- Circle rejected Ripple’s $5 billion bid to acquire the company, citing the undervaluation of its strong market position and growth potential.
- The move signals Ripple’s ambition to dominate the stablecoin space through RLUSD, but raises questions about XRP’s future role if stablecoins continue to outpace it in global remittance use.
Ripple’s bold $5 billion bid to acquire Circle, the issuer of USDC, has been swiftly rejected—signaling a growing power struggle in the stablecoin space. As Ripple ramps up its efforts to expand through its newly launched RLUSD, the rejection raises questions about Ripple’s next move and what this could mean for XRP’s price trajectory.
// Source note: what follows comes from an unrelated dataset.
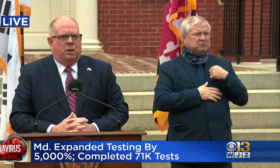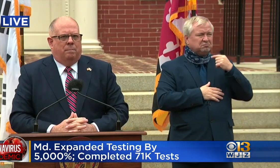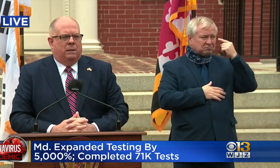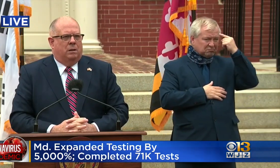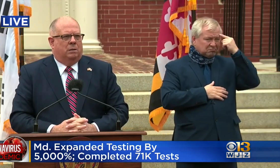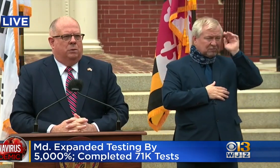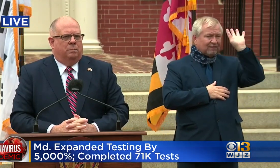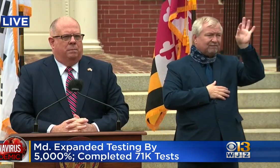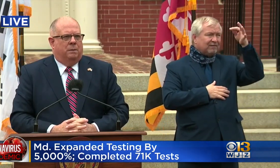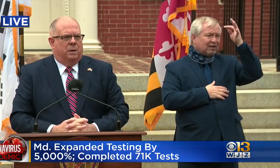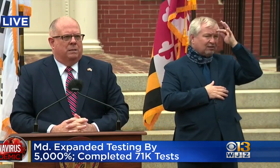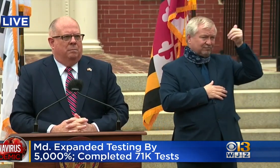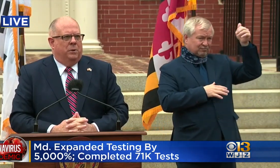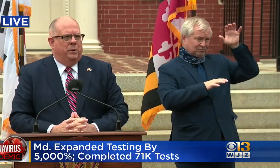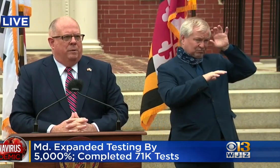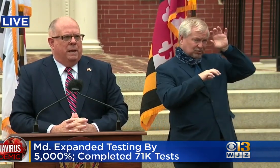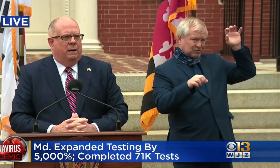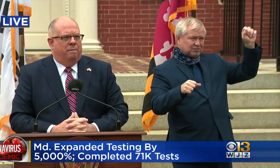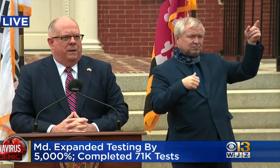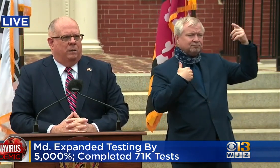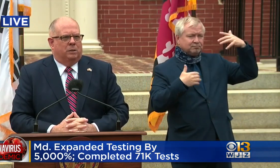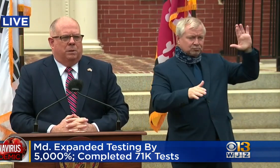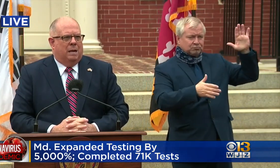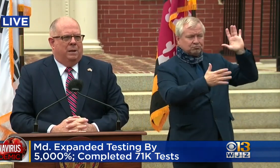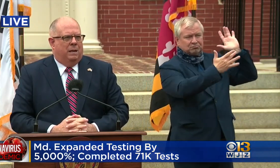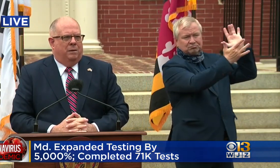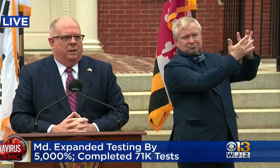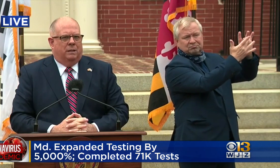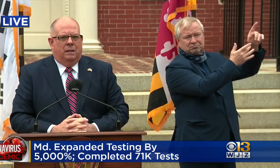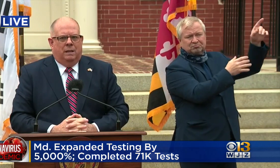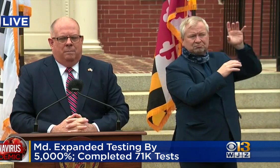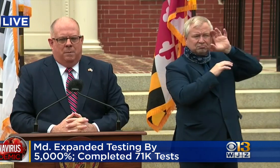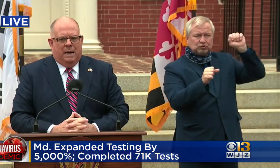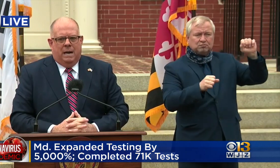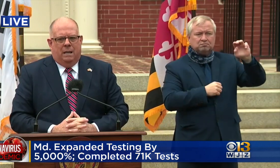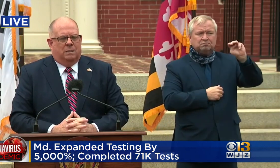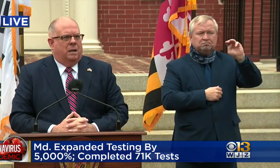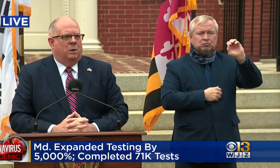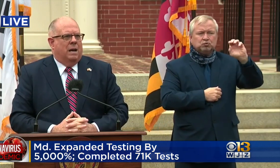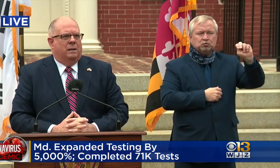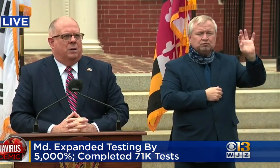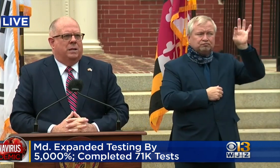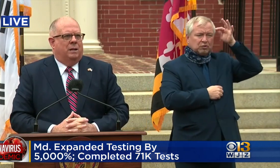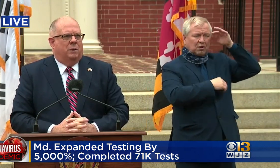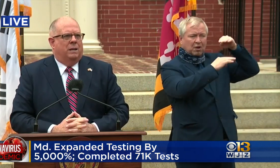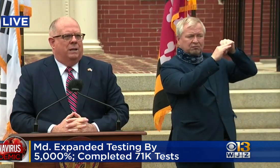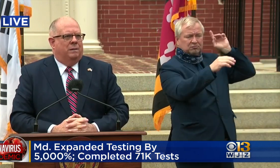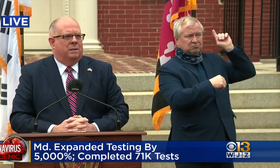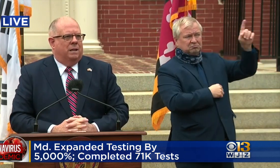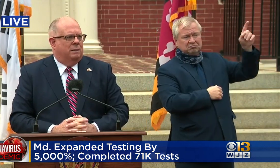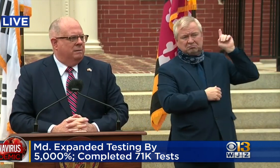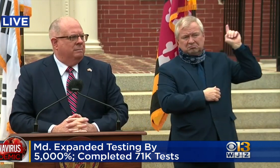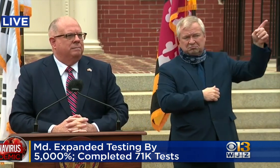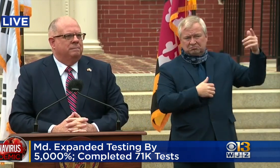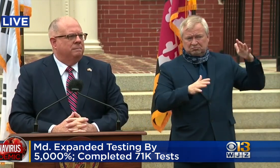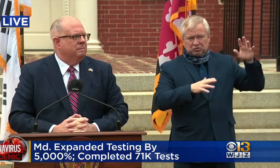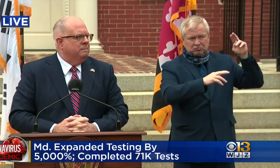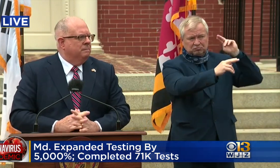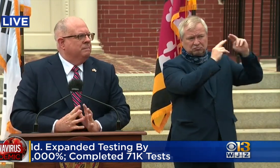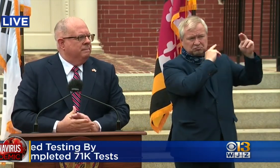President Trump had talked with President Moon about a federal supply, but I don't think, to my knowledge, they were not negotiating with any other states.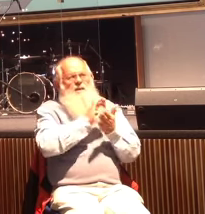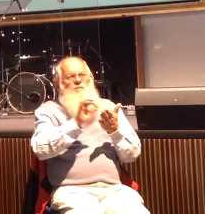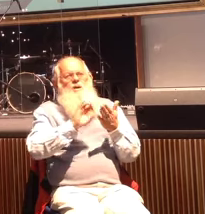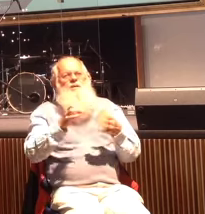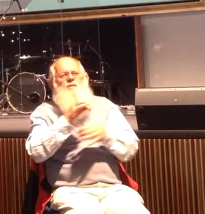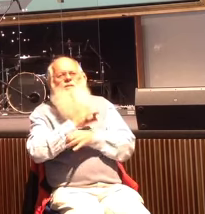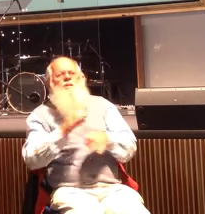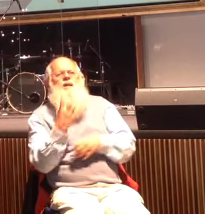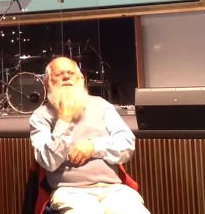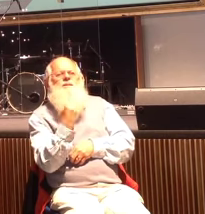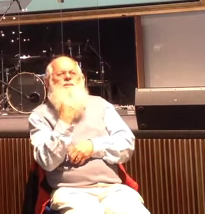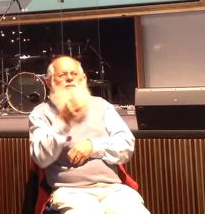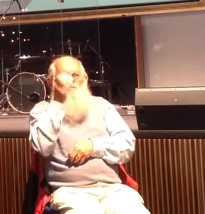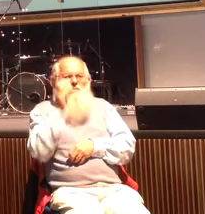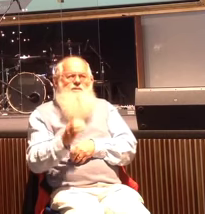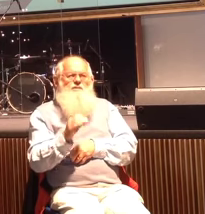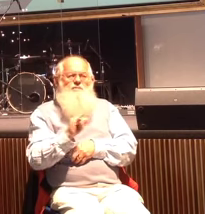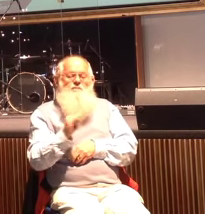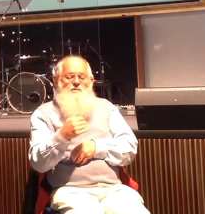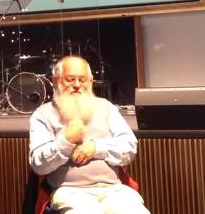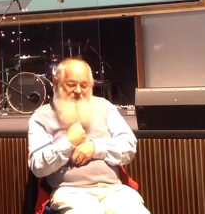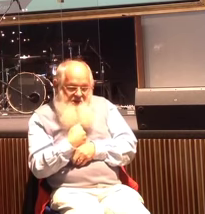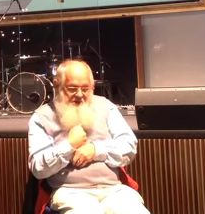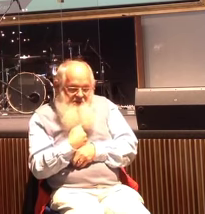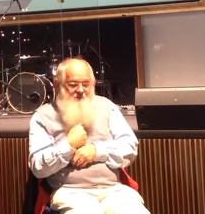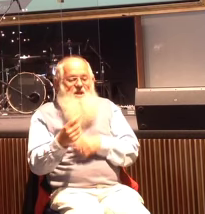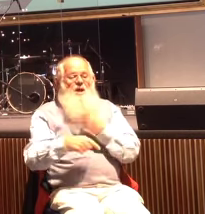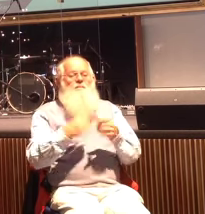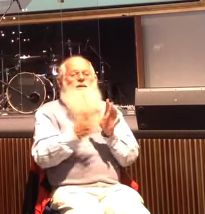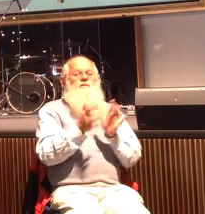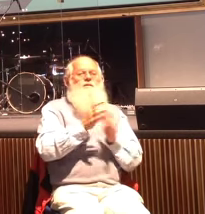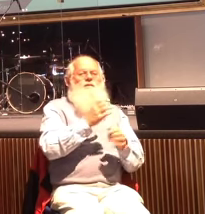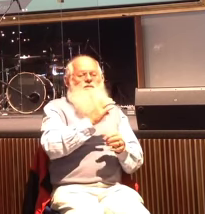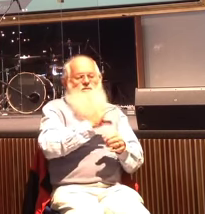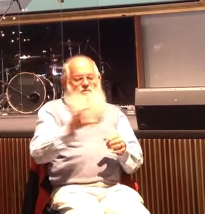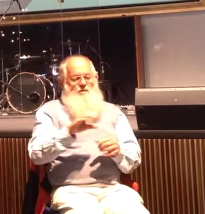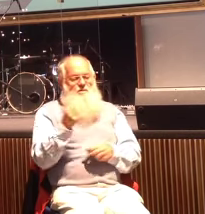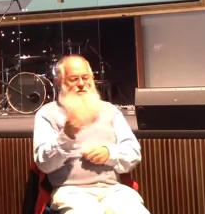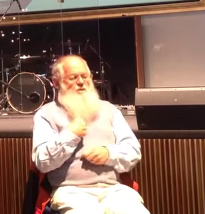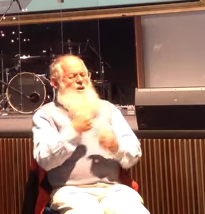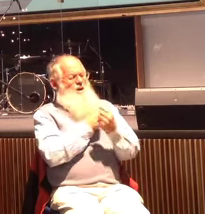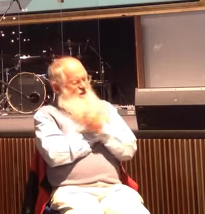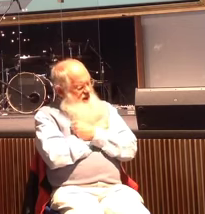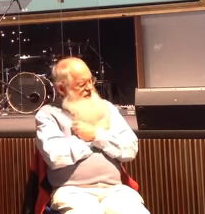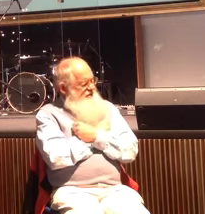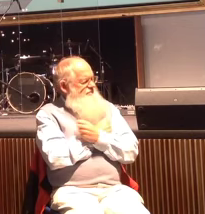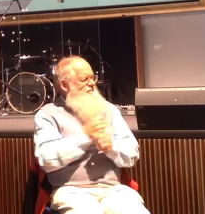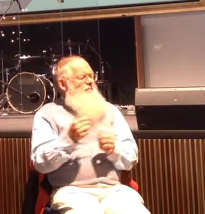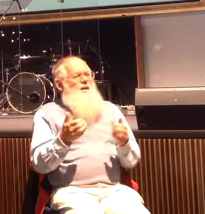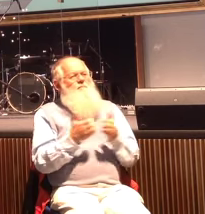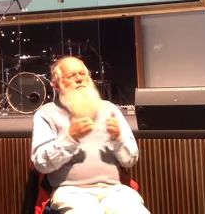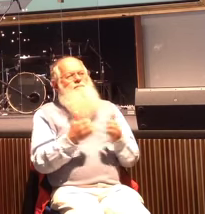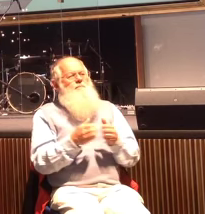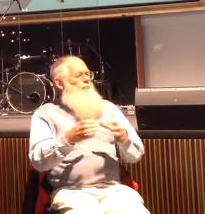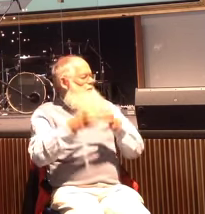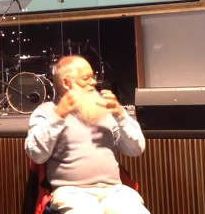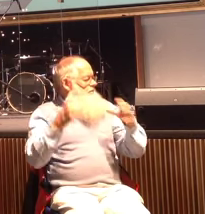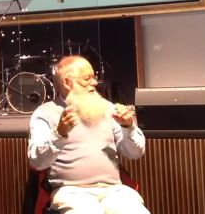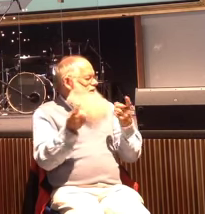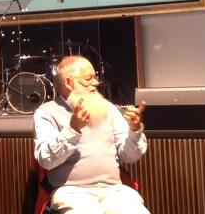which is me, about Jesus Christ, who I love. You know, there are many great themes that run through the book of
Circle’s Growth Makes It a Tough Target
Insiders suggest Circle turned down Ripple’s offer because it significantly undervalued the company’s market position and rapid expansion. With USDC firmly holding the second-largest stablecoin position behind USDT, Circle is deeply integrated across the DeFi ecosystem, powering everything from lending to yield farming on networks like Ethereum and Solana
Circle’s partnerships with financial giants like Visa, Mastercard, and BlackRock further enhance its credibility. Notably, BlackRock has selected USDC as its preferred stablecoin for remittances and digital transactions—a major endorsement that likely bolstered Circle’s confidence in rejecting the offer.
In addition, Circle’s transparency practices—including monthly reserve attestations by Grant Thornton—stand in stark contrast to Tether’s lack of audits from top-tier firms. With an NYSE listing reportedly on the horizon, Circle is aiming higher than ever, and a $5B offer may have simply fallen short of its long-term valuation.
Ripple’s Strategic Play for Dominance
Ripple’s interest in acquiring Circle comes on the heels of launching RLUSD, a USD-backed stablecoin aimed at capturing more of the DeFi and payments market. By absorbing USDC’s user base, integrations, and institutional partnerships, Ripple could have accelerated its roadmap significantly.
If a future deal goes through, analysts believe XRP could benefit massively, with potential price targets as high as $10 by year-end. The logic? RLUSD would feed demand for Ripple’s On-Demand Liquidity (ODL) service, creating more utility for XRP.
However, there’s also a counter-narrative: if Ripple leans too heavily on RLUSD, it could dilute XRP’s role as a cross-border payment token. Despite legal clarity that XRP is not a security, global remittance corridors increasingly favor stablecoins over XRP, with competitors like Stellar and even Litecoin seeing greater adoption.
Ripple may return with an improved offer, but Circle is unlikely to sell cheap. As tokenization gears up to become a trillion-dollar market by 2030, Ripple’s ambition to lead is clear. Ripple’s ability to succeed with or without Circle remains uncertain, but the stablecoin wars are heating up.